Brunner Christiane · Ständerat · 2001-09-19
Brunner Christiane · Ständerat · Genf · Sozialdemokratische Fraktion · 2001-09-19
Wortprotokoll
A l'article 43 alinéa 1er, la commission propose de maintenir une divergence avec le Conseil national. Il s'agit de donner la possibilité d'octroyer le sursis pour des peines privatives de liberté de trois ans au plus.
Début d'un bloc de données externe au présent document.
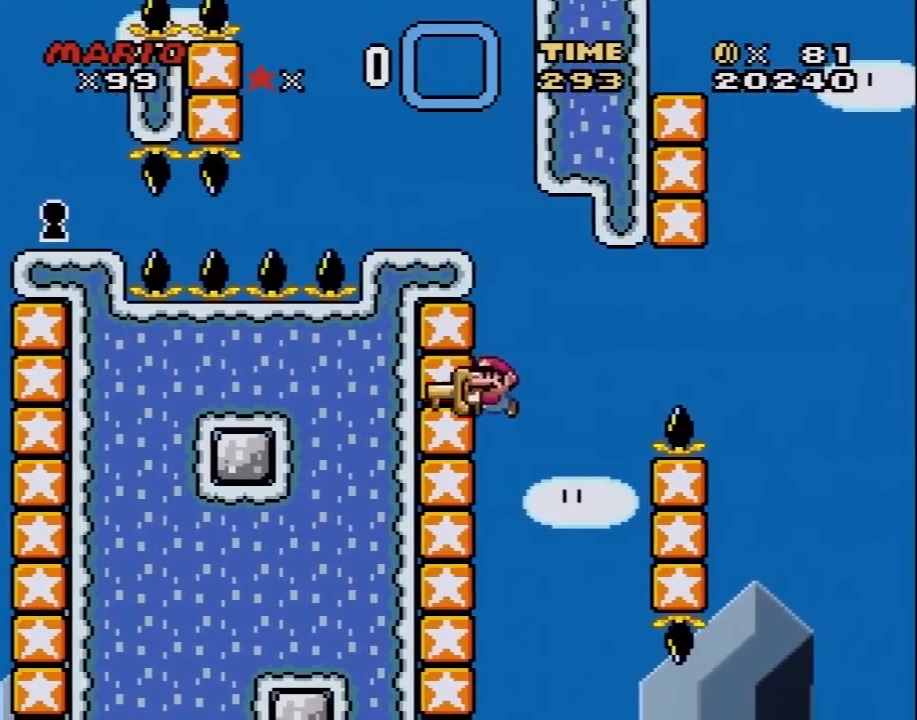
{"buttons": ["B", "Y", "DPAD_LEFT"], "events": [[33, "B", "down"]]}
D'une part, le sursis a montré ses effets de prévention spéciale. En cas de peines prononcées avec sursis, les récidives sont moins nombreuses. En outre, étendre la possibilité d'octroyer le sursis permet d'infliger des peines plus lourdes, proportionnelles à la faute, même si par ailleurs les conditions de l'octroi du sursis sont réunies.
D'autre part, le Conseil national a maintenu la limite de trois ans pour le sursis partiel, et nous estimons qu'il convient d'harmoniser. Si les conditions subjectives permettant l'octroi du sursis sont réunies, le juge doit pouvoir accorder, soit le sursis, soit le sursis partiel.
En ce qui concerne l'article 43 alinéa 3, ainsi que l'article 53 lettre a, bien qu'il n'y ait pas formellement de divergence à l'article 43 alinéa 3, la commission s'est penchée sur la question de savoir si une peine privative de liberté ou un travail d'intérêt général pouvaient être prononcés, avec une peine pécuniaire, avec ou sans sursis. En effet, le texte allemand et le texte français de cette disposition prévoyaient des formulations qui pouvaient aboutir à des interprétations différentes selon la langue.
Nous avons ainsi voulu clarifier cette interprétation. C'est la raison pour laquelle nous proposons une modification du texte allemand. Il est ainsi possible qu'une peine prononcée avec sursis soit combinée avec une peine pécuniaire, cette dernière pouvant être prononcée avec ou sans sursis. Il en résulte également une adaptation de l'article 53 lettre a.